* [WHAT YOU WILL DO]: Please copy exactly the line that contains "Tepåsar örtte och rooibos" and every line after it through the end of the records, leaving the pictures out.

* [DATA FOR THIS TASK]:
--*--
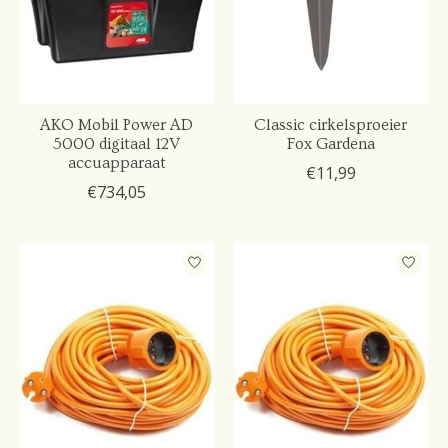
AKO Mobil Power AD
Classic cirkelsproeier
5000 digitaal 12V
Fox Gardena
accuapparaat
€11,99
€734,05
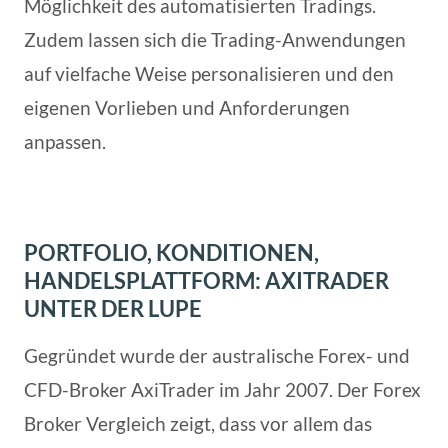
Möglichkeit des automatisierten Tradings.
Zudem lassen sich die Trading-Anwendungen
auf vielfache Weise personalisieren und den
eigenen Vorlieben und Anforderungen
anpassen.
PORTFOLIO, KONDITIONEN,
HANDELSPLATTFORM: AXITRADER
UNTER DER LUPE
Gegründet wurde der australische Forex- und
CFD-Broker AxiTrader im Jahr 2007. Der Forex
Broker Vergleich zeigt, dass vor allem das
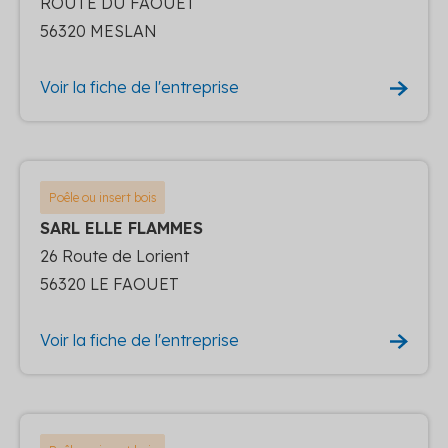
ROUTE DU FAOUET
56320 MESLAN
Voir la fiche de l'entreprise
Poêle ou insert bois
SARL ELLE FLAMMES
26 Route de Lorient
56320 LE FAOUET
Voir la fiche de l'entreprise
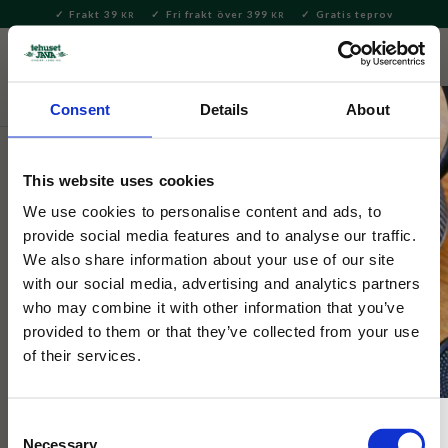
Frakt 39
Fri frakt över 399
Gratis teprov
KR
KR
Meny
FAVORITE
KUNDV
close
Consent
Details
About
Te
Tepåsar
Tepåsar örtte och rooibos
This website uses cookies
Pukka
Chamomile Vanilla & Manuka
We use cookies to personalise content and ads, to
provide social media features and to analyse our traffic.
Honey
We also share information about your use of our site
with our social media, advertising and analytics partners
who may combine it with other information that you’ve
Chamomile, Vanilla & Manuka Honey - stillar sinnet
provided to them or that they’ve collected from your use
of their services.
Consent
Necessary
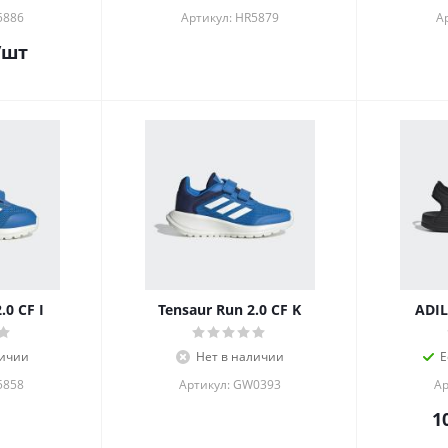
5886
Артикул: HR5879
А
/шт
.0 CF I
Tensaur Run 2.0 CF K
ADIL
личии
Нет в наличии
Е
5858
Артикул: GW0393
Ар
1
--*--
* [SOLUTION TO THIS PROBLEM]:
Tepåsar örtte och rooibos
This website uses cookies
Pukka
Chamomile Vanilla & Manuka
We use cookies to personalise content and ads, to
provide social media features and to analyse our traffic.
Honey
We also share information about your use of our site
with our social media, advertising and analytics partners
who may combine it with other information that you’ve
Chamomile, Vanilla & Manuka Honey - stillar sinnet
provided to them or that they’ve collected from your use
of their services.
Consent
Necessary
5886
Артикул: HR5879
А
/шт
.0 CF I
Tensaur Run 2.0 CF K
ADIL
личии
Нет в наличии
Е
5858
Артикул: GW0393
Ар
1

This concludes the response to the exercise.